Illinois has officially declined to adopt the federal “no tax on tips” provision signed into law this summer, meaning service workers across the state will continue to pay Illinois income tax on their tip earnings—even as those same tips are exempt from federal taxation.
The decision places Illinois among a small group of states, including Maine and the District of Columbia, that have chosen not to conform to the federal tip exemption enacted as part of President Donald Trump’s “One Big Beautiful Bill Act” (OBBBA), which became law on July 4, 2025.
Under the federal legislation, workers in occupations that customarily receive tips can deduct up to $25,000 annually in qualified tip income from their federal taxable income for tax years 2025 through 2028. The deduction phases out for single filers with modified adjusted gross income exceeding $150,000 and for married couples filing jointly above $300,000. Workers must still pay Social Security and Medicare taxes on their tips.
The Treasury Department published a list of 68 job categories eligible for the deduction, including bartenders, servers, delivery workers, and other roles in hospitality, entertainment, and personal services.
llinois’ tax structure gives the state latitude to decline the exemption.
The Institute on Taxation and Economic Policy (ITEP) noted that Illinois, Maine, and the District of Columbia have all opted out of the tip exemption “in part because they would have lost significant revenue.” The decision comes as the state grapples with budget pressures—the Governor’s Office of Management and Budget projected Illinois would face a $267 million deficit in fiscal year 2026, partially due to other corporate tax cuts in the OBBBA. The deficit is also driven by other factors including higher-than-expected expenditures and declining consumer spending.
A One Fair Wage (OFW) report states that tipped workers in Illinois earn a median income of approximately $14,590-$16,733 annually, which is below the poverty line.
Illinois levies a flat income tax rate of 4.95% on all income.

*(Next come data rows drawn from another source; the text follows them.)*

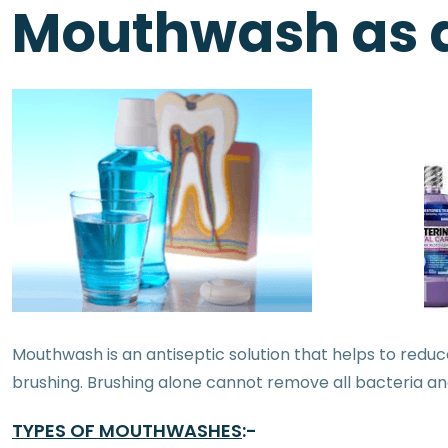
Mouthwash as a
Mouthwash is an antiseptic solution that helps to reduce
brushing. Brushing alone cannot remove all bacteria an
TYPES OF MOUTHWASHES
:-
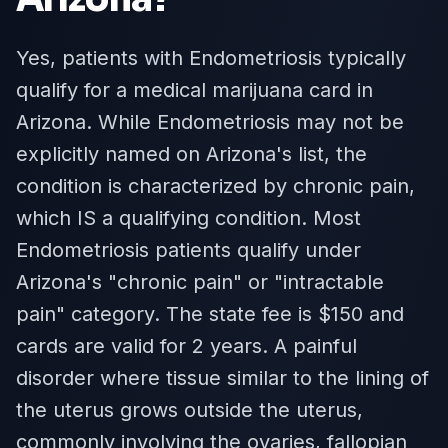
Yes, patients with Endometriosis typically
qualify for a medical marijuana card in
Arizona. While Endometriosis may not be
explicitly named on Arizona's list, the
condition is characterized by chronic pain,
which IS a qualifying condition. Most
Endometriosis patients qualify under
Arizona's "chronic pain" or "intractable
pain" category. The state fee is $150 and
cards are valid for 2 years. A painful
disorder where tissue similar to the lining of
the uterus grows outside the uterus,
commonly involving the ovaries, fallopian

This means that while a server or bartender may now exclude up to $25,000 in tips from federal taxation, they will owe Illinois income tax on every dollar of those same tips.
Illinois House Republicans have introduced legislation that would align the state with the federal exemption. House Bill 1750, filed by Rep. Joe C. Sosnowski (R-Rockford) in January 2025, proposes to exempt both tip income and overtime compensation from state taxation.
Two additional Republican-sponsored bills—HB1898 by Rep. Jennifer Sanalitro and HB2735 by Rep. C.D. Davidsmeyer—similarly seek to eliminate state taxes on gratuities. However, all three measures remain in the House Rules Committee with no immediate action scheduled.
For Illinois workers who rely on tips, the key takeaways are:
Federal taxes: Qualified tips can be deducted up to $25,000 when filing federal returns in early 2026 for the 2025 tax year, subject to income limitations.
State taxes: All tip income remains fully taxable under Illinois law at the 4.95% flat rate.
Documentation: Tax professionals recommend that tipped workers maintain detailed records and be vigilant about state-specific regulations when filing returns in 2026.